次日凌晨,太阳刚刚冒出了头。星云燦正在熟睡,当然,残空也在熟睡。
这时,门突然被人一脚踢开。
星云燦看向门口,只见踢门的人正是霁月。
星云燦问:“怎么是你?来我这儿干嘛?”星云燦用上衣将自己的身子紧紧裹住。
霁月见屋内两人,一人刚睡醒,一人还在黄粱的世界里游荡,没好气地道:“怎么,只准你去我那儿,不准我来你这儿?你们没听到集结号吗?还睡?快点起床,去练兵场集合。”说罢,径自离去,也不管屋内两人是否会听她的话老实起床。
星云燦一跃下床,硬着头皮叫醒残空,残空痛苦地睁开眼,骂了霁月几句,不情愿地拿起双刀,和星云燦朝着练兵场走去。
练兵场上,允慧道长号召来的各路武林高手齐聚一堂,允慧道长站在高台之上,耶律治平立在他身后。
星云燦环顾四周,大多数人都已陆续见过,叫得出名字的却只有那么几个。
只见霁月身边站着一女子,她有着清澈明亮的瞳孔,似一颗黑夜般的宝石镶嵌在纯白无瑕的鹅绒布上。她有着弯弯的柳眉,似柳叶刀轻轻裁出;长长的睫毛微微地颤动着,每一根都似乎饱含无限的魅力。
白皙无瑕的皮肤透出淡淡粉红,薄薄的双唇、微微翘起的嘴角,如玫瑰花瓣娇嫩欲滴。那纤细的腰身,修长的四肢,在飘飘白衣的陪衬下,如同一轮新月,月出之光照亮星云燦灰黑的心境。
星云燦在她身上看到了希望,回到现实世界的希望。
“月出皎兮,佼人僚兮。舒窈纠兮,劳心悄兮。”
前一世所背的《月出》之诗,本已忘怀的诗句,不觉萦入星云燦的脑海,如同余音绕梁般,不断浮现。

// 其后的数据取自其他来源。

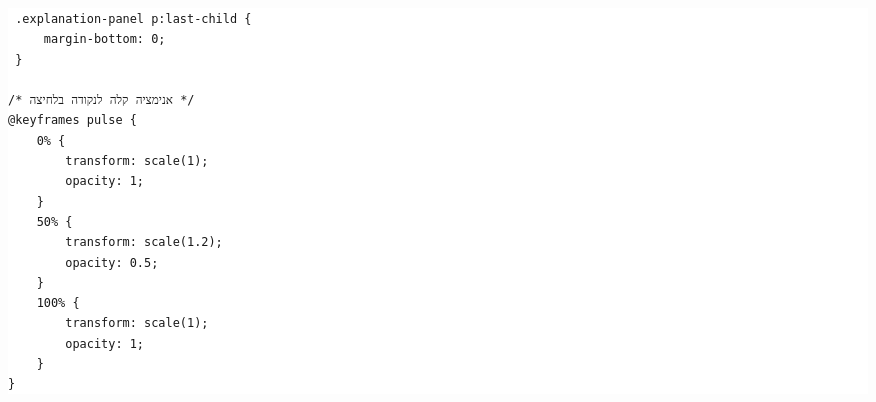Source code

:      .explanation-panel p:last-child {
         margin-bottom: 0;
     }

    /* אנימציה קלה לנקודה בלחיצה */
    @keyframes pulse {
        0% {
            transform: scale(1);
            opacity: 1;
        }
        50% {
            transform: scale(1.2);
            opacity: 0.5;
        }
        100% {
            transform: scale(1);
            opacity: 1;
        }
    }

</style>

<script>
    const canvas = document.getElementById('chaosCanvas');
    const ctx = canvas.getContext('2d');
    const instructions = document.getElementById('instructions');
    const resetButton = document.getElementById('resetButton');
    const showExplanationButton = document.getElementById('showExplanationButton');
    const explanationDiv = document.getElementById('explanation');
    const appContainer = document.getElementById('app-container');

    let state = 'waitingForP1'; // 'waitingForP1', 'waitingForP2', 'simulating'
    let p1 = null;
    let p2 = null;
    const simulationStepsPerFrame = 10; // Number of calculation steps per animation frame for speed
    const totalSteps = 1500; // Total number of steps for simulation
    let currentStep = 0;
    let path1History = [];
    let path2History = [];
    let currentPoint1 = null;
    let currentPoint2 = null;

    // Henon map parameters (standard chaotic values)
    const a = 1.4;
    const b = 0.3;

    // Mapping parameters for canvas -> Henon space
    // Approximate range for Henon attractor: x in [-1.5, 1.5], y in [-0.5, 0.5]
    const minHenonX = -1.5;
    const maxHenonX = 1.5;
    const minHenonY = -0.5;
    const maxHenonY = 0.5;
    const rangeHenonX = maxHenonX - minHenonX;
    const rangeHenonY = maxHenonY - minHenonY;
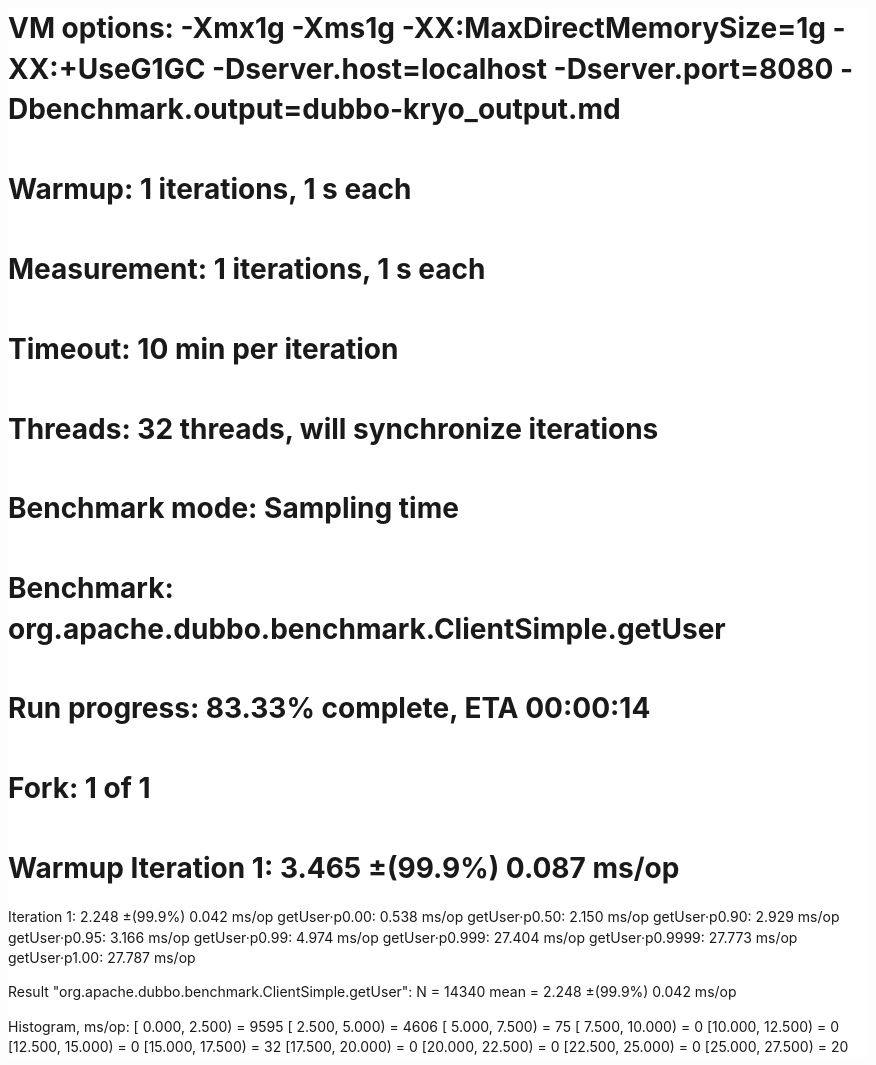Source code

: # VM options: -Xmx1g -Xms1g -XX:MaxDirectMemorySize=1g -XX:+UseG1GC -Dserver.host=localhost -Dserver.port=8080 -Dbenchmark.output=dubbo-kryo_output.md
# Warmup: 1 iterations, 1 s each
# Measurement: 1 iterations, 1 s each
# Timeout: 10 min per iteration
# Threads: 32 threads, will synchronize iterations
# Benchmark mode: Sampling time
# Benchmark: org.apache.dubbo.benchmark.ClientSimple.getUser

# Run progress: 83.33% complete, ETA 00:00:14
# Fork: 1 of 1
# Warmup Iteration   1: 3.465 ±(99.9%) 0.087 ms/op
Iteration   1: 2.248 ±(99.9%) 0.042 ms/op
                 getUser·p0.00:   0.538 ms/op
                 getUser·p0.50:   2.150 ms/op
                 getUser·p0.90:   2.929 ms/op
                 getUser·p0.95:   3.166 ms/op
                 getUser·p0.99:   4.974 ms/op
                 getUser·p0.999:  27.404 ms/op
                 getUser·p0.9999: 27.773 ms/op
                 getUser·p1.00:   27.787 ms/op



Result "org.apache.dubbo.benchmark.ClientSimple.getUser":
  N = 14340
  mean =      2.248 ±(99.9%) 0.042 ms/op

  Histogram, ms/op:
    [ 0.000,  2.500) = 9595 
    [ 2.500,  5.000) = 4606 
    [ 5.000,  7.500) = 75 
    [ 7.500, 10.000) = 0 
    [10.000, 12.500) = 0 
    [12.500, 15.000) = 0 
    [15.000, 17.500) = 32 
    [17.500, 20.000) = 0 
    [20.000, 22.500) = 0 
    [22.500, 25.000) = 0 
    [25.000, 27.500) = 20 

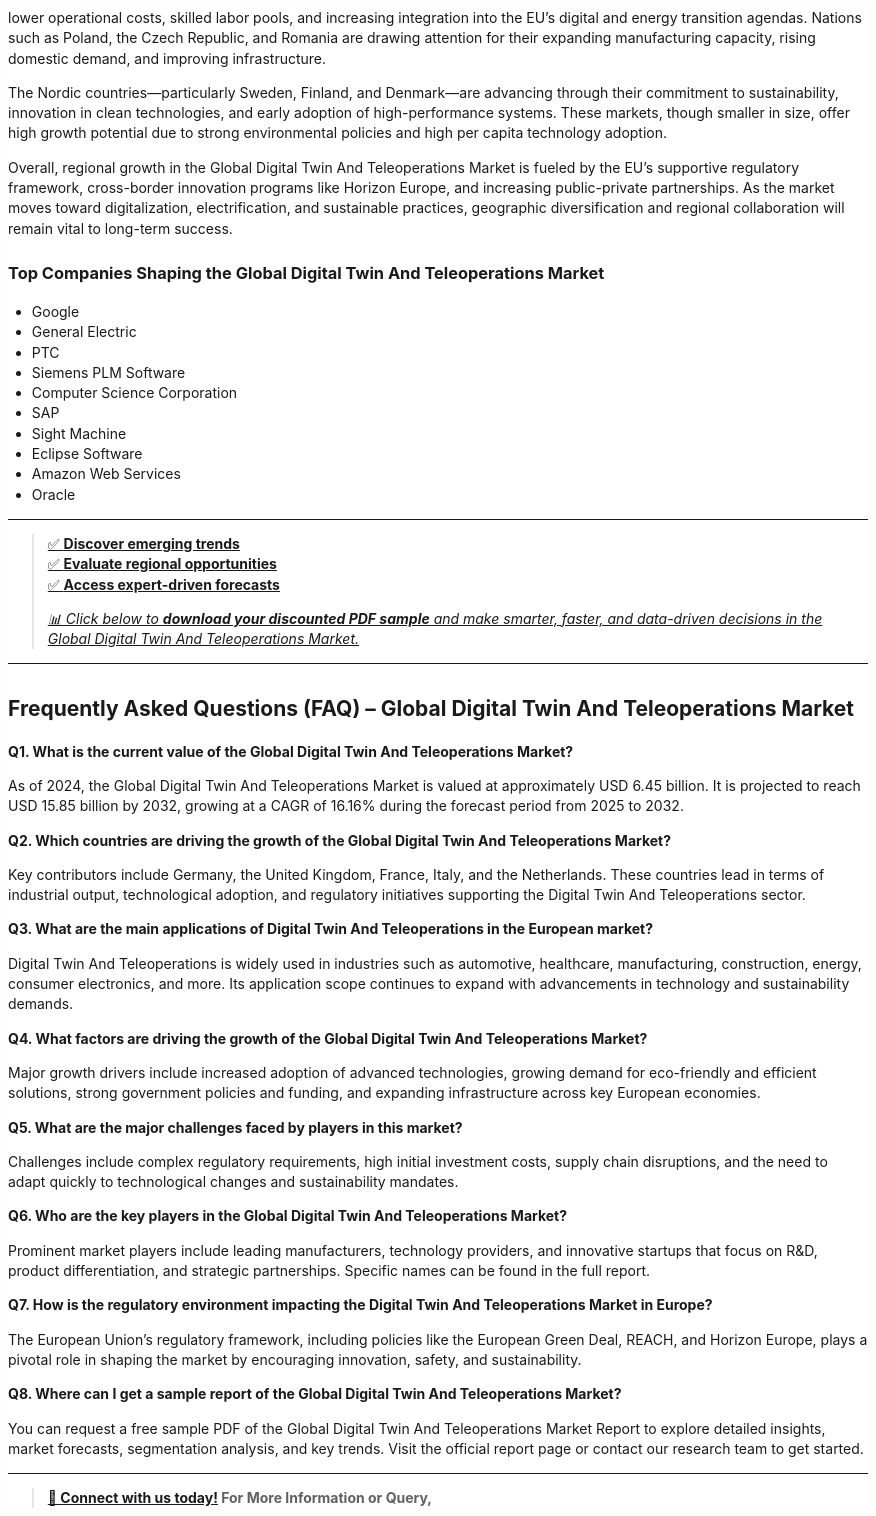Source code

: lower operational costs, skilled labor pools, and increasing integration into the EU&rsquo;s digital and energy transition agendas. Nations such as Poland, the Czech Republic, and Romania are drawing attention for their expanding manufacturing capacity, rising domestic demand, and improving infrastructure.</p><p>The Nordic countries&mdash;particularly Sweden, Finland, and Denmark&mdash;are advancing through their commitment to sustainability, innovation in clean technologies, and early adoption of high-performance systems. These markets, though smaller in size, offer high growth potential due to strong environmental policies and high per capita technology adoption.</p><p>Overall, regional growth in the Global Digital Twin And Teleoperations Market is fueled by the EU&rsquo;s supportive regulatory framework, cross-border innovation programs like Horizon Europe, and increasing public-private partnerships. As the market moves toward digitalization, electrification, and sustainable practices, geographic diversification and regional collaboration will remain vital to long-term success.</p><p><h3>Top Companies Shaping the Global Digital Twin And Teleoperations Market </h3><ul><li>Google</li><li>General Electric</li><li>PTC</li><li>Siemens PLM Software</li><li>Computer Science Corporation</li><li>SAP</li><li>Sight Machine</li><li>Eclipse Software</li><li>Amazon Web Services</li><li>Oracle</li></ul></p><hr /><blockquote><p><a href="https://www.marketresearchintellect.com/ask-for-discount/?rid=175316&amp;amp;utm_source=Github-R&amp;amp;utm_medium=019">✅ <strong data-start="617" data-end="645">Discover emerging trends</strong></a><br data-start="645" data-end="648" /><a href="https://www.marketresearchintellect.com/ask-for-discount/?rid=175316&amp;amp;utm_source=Github-R&amp;amp;utm_medium=019"> ✅ <strong data-start="650" data-end="685">Evaluate regional opportunities</strong></a><br data-start="685" data-end="688" /><a href="https://www.marketresearchintellect.com/ask-for-discount/?rid=175316&amp;amp;utm_source=Github-R&amp;amp;utm_medium=019"> ✅ <strong data-start="690" data-end="724">Access expert-driven forecasts</strong></a></p><p class="" data-start="728" data-end="864"><em><a href="https://www.marketresearchintellect.com/ask-for-discount/?rid=175316&amp;amp;utm_source=Github-R&amp;amp;utm_medium=019">📊 Click below to <strong data-start="746" data-end="785">download your discounted PDF sample</strong> and make smarter, faster, and data-driven decisions in the Global Digital Twin And Teleoperations Market.</a></em></p></blockquote><hr /><h2>Frequently Asked Questions (FAQ) &ndash; Global Digital Twin And Teleoperations Market</h2><p><strong>Q1. What is the current value of the Global Digital Twin And Teleoperations Market?</strong></p><p>As of 2024, the Global Digital Twin And Teleoperations Market is valued at approximately USD 6.45 billion. It is projected to reach USD 15.85 billion by 2032, growing at a CAGR of 16.16% during the forecast period from 2025 to 2032.</p><p><strong>Q2. Which countries are driving the growth of the Global Digital Twin And Teleoperations Market?</strong></p><p>Key contributors include Germany, the United Kingdom, France, Italy, and the Netherlands. These countries lead in terms of industrial output, technological adoption, and regulatory initiatives supporting the Digital Twin And Teleoperations sector.</p><p><strong>Q3. What are the main applications of Digital Twin And Teleoperations in the European market?</strong></p><p>Digital Twin And Teleoperations is widely used in industries such as automotive, healthcare, manufacturing, construction, energy, consumer electronics, and more. Its application scope continues to expand with advancements in technology and sustainability demands.</p><p><strong>Q4. What factors are driving the growth of the Global Digital Twin And Teleoperations Market?</strong></p><p>Major growth drivers include increased adoption of advanced technologies, growing demand for eco-friendly and efficient solutions, strong government policies and funding, and expanding infrastructure across key European economies.</p><p><strong>Q5. What are the major challenges faced by players in this market?</strong></p><p>Challenges include complex regulatory requirements, high initial investment costs, supply chain disruptions, and the need to adapt quickly to technological changes and sustainability mandates.</p><p><strong>Q6. Who are the key players in the Global Digital Twin And Teleoperations Market?</strong></p><p>Prominent market players include leading manufacturers, technology providers, and innovative startups that focus on R&amp;D, product differentiation, and strategic partnerships. Specific names can be found in the full report.</p><p><strong>Q7. How is the regulatory environment impacting the Digital Twin And Teleoperations Market in Europe?</strong></p><p>The European Union&rsquo;s regulatory framework, including policies like the European Green Deal, REACH, and Horizon Europe, plays a pivotal role in shaping the market by encouraging innovation, safety, and sustainability.</p><p><strong>Q8. Where can I get a sample report of the Global Digital Twin And Teleoperations Market?</strong></p><p>You can request a free sample PDF of the Global Digital Twin And Teleoperations Market Report to explore detailed insights, market forecasts, segmentation analysis, and key trends. Visit the official report page or contact our research team to get started.</p><hr /><blockquote><p><span class="font-[700]"><strong><a href="https://www.marketresearchintellect.com/product/global-digital-twin-and-teleoperations-market-size-forecast/?utm_source=Linkedin&utm_medium=019">📩 Connect with us today!</a> For More Information or Query,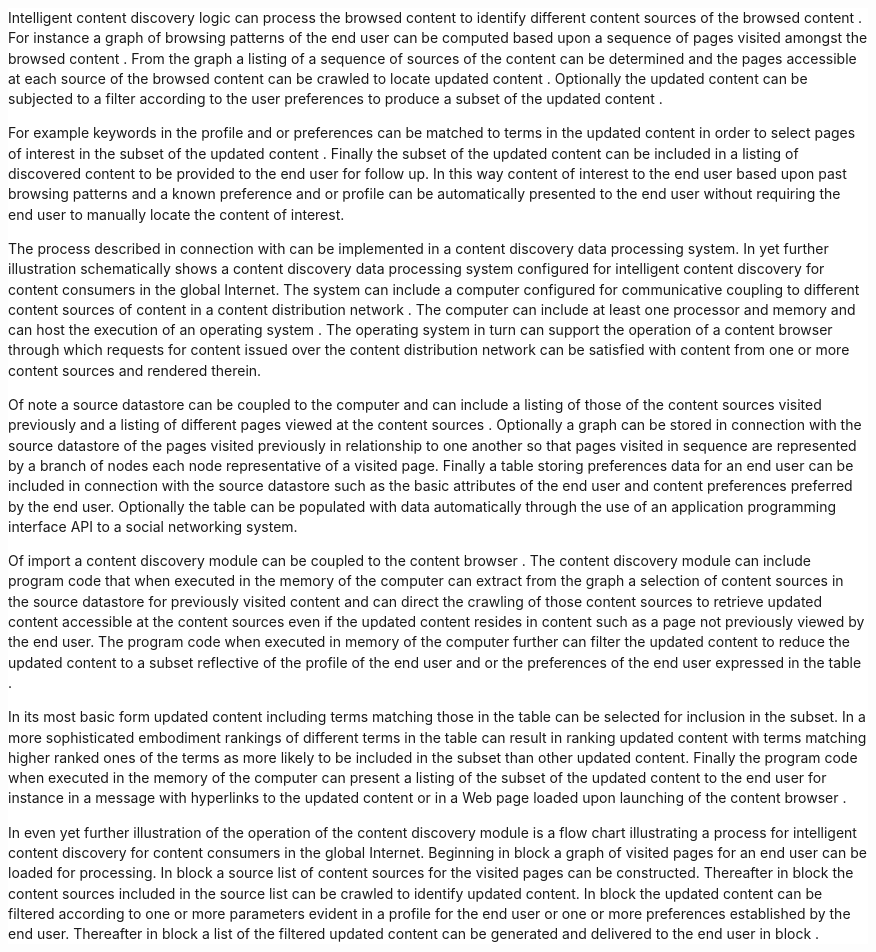 Intelligent content discovery logic can process the browsed content to identify different content sources of the browsed content . For instance a graph of browsing patterns of the end user can be computed based upon a sequence of pages visited amongst the browsed content . From the graph a listing of a sequence of sources of the content can be determined and the pages accessible at each source of the browsed content can be crawled to locate updated content . Optionally the updated content can be subjected to a filter according to the user preferences to produce a subset of the updated content .

For example keywords in the profile and or preferences can be matched to terms in the updated content in order to select pages of interest in the subset of the updated content . Finally the subset of the updated content can be included in a listing of discovered content to be provided to the end user for follow up. In this way content of interest to the end user based upon past browsing patterns and a known preference and or profile can be automatically presented to the end user without requiring the end user to manually locate the content of interest.

The process described in connection with can be implemented in a content discovery data processing system. In yet further illustration schematically shows a content discovery data processing system configured for intelligent content discovery for content consumers in the global Internet. The system can include a computer configured for communicative coupling to different content sources of content in a content distribution network . The computer can include at least one processor and memory and can host the execution of an operating system . The operating system in turn can support the operation of a content browser through which requests for content issued over the content distribution network can be satisfied with content from one or more content sources and rendered therein.

Of note a source datastore can be coupled to the computer and can include a listing of those of the content sources visited previously and a listing of different pages viewed at the content sources . Optionally a graph can be stored in connection with the source datastore of the pages visited previously in relationship to one another so that pages visited in sequence are represented by a branch of nodes each node representative of a visited page. Finally a table storing preferences data for an end user can be included in connection with the source datastore such as the basic attributes of the end user and content preferences preferred by the end user. Optionally the table can be populated with data automatically through the use of an application programming interface API to a social networking system.

Of import a content discovery module can be coupled to the content browser . The content discovery module can include program code that when executed in the memory of the computer can extract from the graph a selection of content sources in the source datastore for previously visited content and can direct the crawling of those content sources to retrieve updated content accessible at the content sources even if the updated content resides in content such as a page not previously viewed by the end user. The program code when executed in memory of the computer further can filter the updated content to reduce the updated content to a subset reflective of the profile of the end user and or the preferences of the end user expressed in the table .

In its most basic form updated content including terms matching those in the table can be selected for inclusion in the subset. In a more sophisticated embodiment rankings of different terms in the table can result in ranking updated content with terms matching higher ranked ones of the terms as more likely to be included in the subset than other updated content. Finally the program code when executed in the memory of the computer can present a listing of the subset of the updated content to the end user for instance in a message with hyperlinks to the updated content or in a Web page loaded upon launching of the content browser .

In even yet further illustration of the operation of the content discovery module is a flow chart illustrating a process for intelligent content discovery for content consumers in the global Internet. Beginning in block a graph of visited pages for an end user can be loaded for processing. In block a source list of content sources for the visited pages can be constructed. Thereafter in block the content sources included in the source list can be crawled to identify updated content. In block the updated content can be filtered according to one or more parameters evident in a profile for the end user or one or more preferences established by the end user. Thereafter in block a list of the filtered updated content can be generated and delivered to the end user in block .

那女子似乎觉察到有人在看他,她朝着星云燦看了一眼,星云燦赶忙将眼神转移到台上允慧道长的身上。
女孩微微一笑,意识到他便是霁月口中的“淫贼”,也将头转了过去,继续看着台上的允慧道长。
允慧道长站在台上,对着台下众人说道:“各位英雄,诸位好汉!贫道在此,首先,要感念诸位对贫道的信任,各位不远万里,跟随贫道来此蛮荒小岛,共创大业,贫道感激涕零。现中原板荡,北境九藩和那端坐金陵城中的皇帝小儿不顾百姓死活,争权夺利,烽火连城。战火所及,百姓流离失所,妻离子散,家破人亡。这般自私的朝廷,如此无情的官府,此等不得天命的政权,我们还留他作甚!”
允慧道长见台下众人群情激奋,继续说道:“据贫道所知,众位好汉,大多来自绿林。但凡官府能给百姓们留条活路,少一些苛捐杂税,减一些兵役徭役,废一些苛政恶法,各位也不至于背离父母,抛妻弃子,投身绿林。”
允慧道长的话,如同一支支箭矢,精准地射中星云燦内心深处最脆弱的一块。
想到官府对自己父母的所作所为,原本不太易被外界情绪感染的星云燦,也不自觉随着众人的情绪,眼神里闪烁着愤怒的火焰。
允慧道长见众人情绪更上一层楼,趁热打铁道:“贫道师出真武,本派历任掌门,代代相传传下一件宝物,名曰九龙璧。”
听闻“九龙璧”,星云燦不觉身体一阵激灵,这是他穿越到这个世界以来,第一次听到“九龙璧”,如果能将“九龙璧”全部找回,是不是就能回到现实,回到21世纪?
星云燦侧耳继续细听,生怕漏掉一个字。
只听得允慧道长继续说道:“当年钟定清祖师,西出函谷,追随玄心国太祖满都拉图,发布止杀令,满都拉图遂停止征伐,班师回朝。然玄心国人嗜杀成性,所克之城,无一不将城中百姓屠戮殆尽方肯罢休!满都拉图虽然答应祖师止杀,但他的后人呢?说好听点儿,叫江山易改本性难移;说难听点儿,那叫狗改不了吃屎!钟定清祖师终究放心不过,遂以毕生功力,封印九龙于九龙璧中。集齐九龙璧,再配合真武历代掌门口口相传的咒语,便可解印九龙,为召唤者所用。”